Passage:
————————

Kubernetes Disaster Recovery for Enterprise

💡 Quick Answer: Enterprise DR combines etcd snapshots (cluster state), Velero backups (workloads + PVs), cross-region replication, and automated failover. Define RTO/RPO targets per workload tier, then implement matching backup frequency and recovery procedures.

The Problem

Enterprise Kubernetes clusters run business-critical workloads where downtime means revenue loss, SLA violations, or regulatory penalties. You need a disaster recovery strategy that covers cluster-level failures (etcd corruption, control plane loss), application-level failures (accidental deletion, data corruption), and site-level failures (datacenter outage).

flowchart TB
    subgraph Primary["Primary Region (Active)"]
        CP1["Control Plane"] --> ETCD1["etcd"]
        CP1 --> W1["Worker Nodes"]
        W1 --> PV1["Persistent Volumes"]
    end
    subgraph DR["DR Region (Standby)"]
        CP2["Control Plane"] --> ETCD2["etcd (restored)"]
        CP2 --> W2["Worker Nodes"]
        W2 --> PV2["Persistent Volumes<br/>(replicated)"]
    end
    ETCD1 -->|"Scheduled snapshots<br/>every 1h"| S3["S3 Cross-Region<br/>Backup Storage"]
    PV1 -->|"Velero backup<br/>every 4h"| S3
    S3 -->|"Restore on failover"| CP2
    S3 -->|"Restore PVs"| PV2

The Solution

Define RTO/RPO by Workload Tier

Tier	RTO	RPO	Backup Freq	Examples
Tier 1 (Critical)	<15 min	<5 min	Continuous replication	Payment processing, auth services
Tier 2 (Important)	<1 hour	<1 hour	Every 1h	APIs, databases, inference endpoints
Tier 3 (Standard)	<4 hours	<4 hours	Every 4h	Internal tools, dashboards
Tier 4 (Low)	<24 hours	<24 hours	Daily	Dev/staging, batch jobs

etcd Backup Strategy

#!/bin/bash
# etcd-backup.sh — scheduled via CronJob
set -euo pipefail

BACKUP_DIR="/backup/etcd"
TIMESTAMP=$(date +%Y%m%d-%H%M%S)

————————

Supplied entries:
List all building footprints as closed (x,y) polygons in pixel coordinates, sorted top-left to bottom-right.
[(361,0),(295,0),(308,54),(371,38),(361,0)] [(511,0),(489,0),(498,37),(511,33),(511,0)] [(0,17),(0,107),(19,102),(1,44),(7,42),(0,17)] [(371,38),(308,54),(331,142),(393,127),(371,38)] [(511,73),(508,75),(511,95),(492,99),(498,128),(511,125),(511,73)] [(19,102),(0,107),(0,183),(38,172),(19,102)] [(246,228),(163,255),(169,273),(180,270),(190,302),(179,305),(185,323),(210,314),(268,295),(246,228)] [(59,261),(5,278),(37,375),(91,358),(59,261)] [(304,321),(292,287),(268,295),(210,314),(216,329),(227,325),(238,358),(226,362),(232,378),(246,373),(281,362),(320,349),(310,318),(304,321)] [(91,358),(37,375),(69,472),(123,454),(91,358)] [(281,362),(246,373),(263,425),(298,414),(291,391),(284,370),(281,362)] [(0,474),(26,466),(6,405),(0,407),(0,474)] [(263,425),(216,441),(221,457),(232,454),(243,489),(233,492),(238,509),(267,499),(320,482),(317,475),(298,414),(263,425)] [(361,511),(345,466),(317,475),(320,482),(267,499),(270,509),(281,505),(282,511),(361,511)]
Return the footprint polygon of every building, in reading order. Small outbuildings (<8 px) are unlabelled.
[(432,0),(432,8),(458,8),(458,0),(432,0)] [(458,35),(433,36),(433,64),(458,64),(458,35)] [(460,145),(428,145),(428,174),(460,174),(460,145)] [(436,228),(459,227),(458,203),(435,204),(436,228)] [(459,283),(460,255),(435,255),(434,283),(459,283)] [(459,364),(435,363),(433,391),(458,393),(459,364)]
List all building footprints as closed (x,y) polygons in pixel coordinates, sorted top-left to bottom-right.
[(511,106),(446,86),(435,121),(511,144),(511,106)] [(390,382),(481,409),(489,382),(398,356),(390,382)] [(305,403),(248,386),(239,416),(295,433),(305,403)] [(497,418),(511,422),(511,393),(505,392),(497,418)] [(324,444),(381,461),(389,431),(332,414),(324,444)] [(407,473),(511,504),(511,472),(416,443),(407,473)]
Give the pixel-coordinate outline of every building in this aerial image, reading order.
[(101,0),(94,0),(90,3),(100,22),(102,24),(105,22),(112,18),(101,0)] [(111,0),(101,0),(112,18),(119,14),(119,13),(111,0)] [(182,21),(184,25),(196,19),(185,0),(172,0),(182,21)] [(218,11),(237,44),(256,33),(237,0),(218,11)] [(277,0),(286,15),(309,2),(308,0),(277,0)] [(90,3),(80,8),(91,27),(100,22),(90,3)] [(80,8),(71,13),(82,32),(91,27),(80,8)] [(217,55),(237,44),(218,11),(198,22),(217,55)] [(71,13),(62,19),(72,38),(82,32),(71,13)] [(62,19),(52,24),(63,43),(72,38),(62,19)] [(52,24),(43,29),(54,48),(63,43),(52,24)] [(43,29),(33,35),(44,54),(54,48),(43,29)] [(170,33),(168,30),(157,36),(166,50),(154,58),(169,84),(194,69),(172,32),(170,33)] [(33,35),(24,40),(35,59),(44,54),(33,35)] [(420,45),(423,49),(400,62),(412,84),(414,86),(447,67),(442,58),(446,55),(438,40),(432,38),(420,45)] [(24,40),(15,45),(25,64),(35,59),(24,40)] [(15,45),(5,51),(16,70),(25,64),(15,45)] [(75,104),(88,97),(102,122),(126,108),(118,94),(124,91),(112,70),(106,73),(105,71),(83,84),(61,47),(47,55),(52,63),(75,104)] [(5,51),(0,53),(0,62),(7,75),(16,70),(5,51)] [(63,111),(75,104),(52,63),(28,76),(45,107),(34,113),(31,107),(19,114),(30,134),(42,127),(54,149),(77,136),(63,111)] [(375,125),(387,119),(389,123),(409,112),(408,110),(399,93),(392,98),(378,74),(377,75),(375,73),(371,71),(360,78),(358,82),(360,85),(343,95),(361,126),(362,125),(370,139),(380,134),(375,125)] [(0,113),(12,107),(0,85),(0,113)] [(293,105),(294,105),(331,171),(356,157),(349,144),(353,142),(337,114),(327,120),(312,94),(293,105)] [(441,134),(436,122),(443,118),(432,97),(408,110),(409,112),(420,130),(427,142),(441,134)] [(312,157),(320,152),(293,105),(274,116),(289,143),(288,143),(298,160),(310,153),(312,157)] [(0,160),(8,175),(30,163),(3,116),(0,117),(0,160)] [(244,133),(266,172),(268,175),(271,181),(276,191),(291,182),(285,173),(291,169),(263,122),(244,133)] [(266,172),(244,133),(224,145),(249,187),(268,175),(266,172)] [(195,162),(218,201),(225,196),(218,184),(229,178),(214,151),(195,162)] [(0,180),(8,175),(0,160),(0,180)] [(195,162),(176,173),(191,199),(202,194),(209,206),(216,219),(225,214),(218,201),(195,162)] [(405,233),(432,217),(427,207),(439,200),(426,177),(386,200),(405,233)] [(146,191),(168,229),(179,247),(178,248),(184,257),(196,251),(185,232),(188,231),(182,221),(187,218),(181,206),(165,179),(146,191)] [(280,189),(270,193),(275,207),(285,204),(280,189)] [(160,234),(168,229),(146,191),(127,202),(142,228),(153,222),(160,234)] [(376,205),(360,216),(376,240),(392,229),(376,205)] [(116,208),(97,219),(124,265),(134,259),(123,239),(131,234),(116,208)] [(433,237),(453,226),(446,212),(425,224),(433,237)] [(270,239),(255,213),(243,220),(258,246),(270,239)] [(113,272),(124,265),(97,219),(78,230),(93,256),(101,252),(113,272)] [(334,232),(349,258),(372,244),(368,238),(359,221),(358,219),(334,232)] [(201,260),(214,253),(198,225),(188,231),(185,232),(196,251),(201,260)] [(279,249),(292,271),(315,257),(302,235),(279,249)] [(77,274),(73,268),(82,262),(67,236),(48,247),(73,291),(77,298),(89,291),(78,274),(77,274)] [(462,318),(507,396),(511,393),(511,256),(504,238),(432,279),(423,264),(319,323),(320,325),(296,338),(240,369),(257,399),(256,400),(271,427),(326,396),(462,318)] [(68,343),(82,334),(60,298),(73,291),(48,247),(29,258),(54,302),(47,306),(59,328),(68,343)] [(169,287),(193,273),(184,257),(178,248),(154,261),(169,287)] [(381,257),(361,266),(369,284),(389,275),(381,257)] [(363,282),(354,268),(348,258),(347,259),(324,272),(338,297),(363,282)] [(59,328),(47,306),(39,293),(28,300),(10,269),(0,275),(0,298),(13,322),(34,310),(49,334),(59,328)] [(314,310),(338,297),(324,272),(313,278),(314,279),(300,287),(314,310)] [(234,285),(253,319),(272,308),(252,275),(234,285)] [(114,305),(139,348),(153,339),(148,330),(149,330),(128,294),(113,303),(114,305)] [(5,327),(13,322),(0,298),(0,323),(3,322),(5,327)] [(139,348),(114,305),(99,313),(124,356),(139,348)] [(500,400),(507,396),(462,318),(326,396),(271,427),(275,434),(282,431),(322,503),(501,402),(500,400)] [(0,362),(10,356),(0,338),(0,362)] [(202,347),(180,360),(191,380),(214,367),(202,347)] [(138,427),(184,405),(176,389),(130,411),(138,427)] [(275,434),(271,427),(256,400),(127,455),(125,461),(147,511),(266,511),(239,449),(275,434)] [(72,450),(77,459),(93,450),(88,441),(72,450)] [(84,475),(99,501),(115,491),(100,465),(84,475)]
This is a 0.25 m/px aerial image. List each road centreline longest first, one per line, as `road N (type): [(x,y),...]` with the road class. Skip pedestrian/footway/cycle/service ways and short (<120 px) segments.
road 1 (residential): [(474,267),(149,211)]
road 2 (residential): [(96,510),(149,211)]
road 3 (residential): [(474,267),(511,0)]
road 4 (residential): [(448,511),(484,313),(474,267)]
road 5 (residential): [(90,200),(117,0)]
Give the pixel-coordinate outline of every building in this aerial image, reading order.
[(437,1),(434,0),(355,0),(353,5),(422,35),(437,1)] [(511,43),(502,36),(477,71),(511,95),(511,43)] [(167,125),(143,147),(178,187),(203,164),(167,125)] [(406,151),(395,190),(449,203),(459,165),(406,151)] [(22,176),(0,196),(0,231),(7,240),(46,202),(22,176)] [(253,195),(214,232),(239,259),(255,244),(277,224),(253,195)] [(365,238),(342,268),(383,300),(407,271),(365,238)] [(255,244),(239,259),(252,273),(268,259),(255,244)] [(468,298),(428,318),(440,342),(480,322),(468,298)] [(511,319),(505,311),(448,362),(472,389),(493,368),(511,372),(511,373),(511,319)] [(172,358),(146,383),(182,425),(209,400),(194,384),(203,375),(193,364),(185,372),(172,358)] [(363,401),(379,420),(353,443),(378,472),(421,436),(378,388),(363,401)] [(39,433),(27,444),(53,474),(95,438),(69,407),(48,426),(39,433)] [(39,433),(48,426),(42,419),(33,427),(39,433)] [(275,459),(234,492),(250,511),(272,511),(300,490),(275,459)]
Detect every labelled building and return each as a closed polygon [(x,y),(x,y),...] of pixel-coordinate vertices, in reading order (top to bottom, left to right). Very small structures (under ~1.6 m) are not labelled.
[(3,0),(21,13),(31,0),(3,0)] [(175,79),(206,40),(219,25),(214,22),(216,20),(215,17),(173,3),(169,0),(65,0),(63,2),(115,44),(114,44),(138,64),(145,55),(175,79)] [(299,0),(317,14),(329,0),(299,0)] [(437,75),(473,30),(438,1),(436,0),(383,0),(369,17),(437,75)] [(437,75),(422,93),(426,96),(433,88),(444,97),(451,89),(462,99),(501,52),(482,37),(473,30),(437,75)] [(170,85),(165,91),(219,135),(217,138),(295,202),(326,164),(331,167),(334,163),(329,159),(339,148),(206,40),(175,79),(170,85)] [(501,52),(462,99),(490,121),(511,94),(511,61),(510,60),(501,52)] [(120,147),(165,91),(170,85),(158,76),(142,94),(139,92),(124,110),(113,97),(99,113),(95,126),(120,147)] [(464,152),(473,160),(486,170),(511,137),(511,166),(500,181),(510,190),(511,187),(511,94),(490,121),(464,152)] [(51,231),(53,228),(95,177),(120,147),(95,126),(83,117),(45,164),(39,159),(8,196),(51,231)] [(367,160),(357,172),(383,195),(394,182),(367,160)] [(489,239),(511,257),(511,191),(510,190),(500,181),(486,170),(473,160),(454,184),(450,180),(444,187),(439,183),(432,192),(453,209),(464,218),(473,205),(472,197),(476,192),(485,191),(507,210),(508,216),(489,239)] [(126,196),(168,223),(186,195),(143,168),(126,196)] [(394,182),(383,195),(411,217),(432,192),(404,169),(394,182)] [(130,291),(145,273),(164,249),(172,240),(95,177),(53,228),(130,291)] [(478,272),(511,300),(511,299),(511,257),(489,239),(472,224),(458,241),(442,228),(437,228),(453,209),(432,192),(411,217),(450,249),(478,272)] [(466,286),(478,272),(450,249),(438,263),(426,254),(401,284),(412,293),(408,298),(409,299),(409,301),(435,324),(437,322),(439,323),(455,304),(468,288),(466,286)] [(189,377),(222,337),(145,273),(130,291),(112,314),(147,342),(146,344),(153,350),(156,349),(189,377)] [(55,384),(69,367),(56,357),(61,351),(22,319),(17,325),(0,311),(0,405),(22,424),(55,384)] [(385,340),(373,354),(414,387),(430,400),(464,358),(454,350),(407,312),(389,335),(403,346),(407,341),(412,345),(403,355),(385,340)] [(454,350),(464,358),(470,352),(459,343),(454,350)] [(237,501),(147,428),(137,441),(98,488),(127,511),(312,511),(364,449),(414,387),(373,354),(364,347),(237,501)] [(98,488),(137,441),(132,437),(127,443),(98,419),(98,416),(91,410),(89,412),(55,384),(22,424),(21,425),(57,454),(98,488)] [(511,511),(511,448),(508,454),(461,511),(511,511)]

————————

What is expected: Please carry on the Kubernetes disaster recovery text from its last line, writing the next part of the etcd backup script.

Response:
S3_BUCKET="s3://k8s-dr-backups/etcd"

# Create snapshot
ETCDCTL_API=3 etcdctl snapshot save "${BACKUP_DIR}/snapshot-${TIMESTAMP}.db" \
  --endpoints=https://127.0.0.1:2379 \
  --cacert=/etc/kubernetes/pki/etcd/ca.crt \
  --cert=/etc/kubernetes/pki/etcd/server.crt \
  --key=/etc/kubernetes/pki/etcd/server.key

# Verify snapshot
ETCDCTL_API=3 etcdctl snapshot status "${BACKUP_DIR}/snapshot-${TIMESTAMP}.db" --write-out=table

# Upload to cross-region S3
aws s3 cp "${BACKUP_DIR}/snapshot-${TIMESTAMP}.db" \
  "${S3_BUCKET}/snapshot-${TIMESTAMP}.db" \
  --storage-class STANDARD_IA

# Retain last 48 hourly snapshots
find "${BACKUP_DIR}" -name "snapshot-*.db" -mtime +2 -delete

echo "etcd backup completed: snapshot-${TIMESTAMP}.db"

# CronJob for automated etcd backups
apiVersion: batch/v1
kind: CronJob
metadata:
  name: etcd-backup
  namespace: kube-system
spec:
  schedule: "0 * * * *"  # Every hour
  concurrencyPolicy: Forbid
  successfulJobsHistoryLimit: 3
  failedJobsHistoryLimit: 3
  jobTemplate:
    spec:
      template:
        spec:
          hostNetwork: true
          nodeSelector:
            node-role.kubernetes.io/control-plane: ""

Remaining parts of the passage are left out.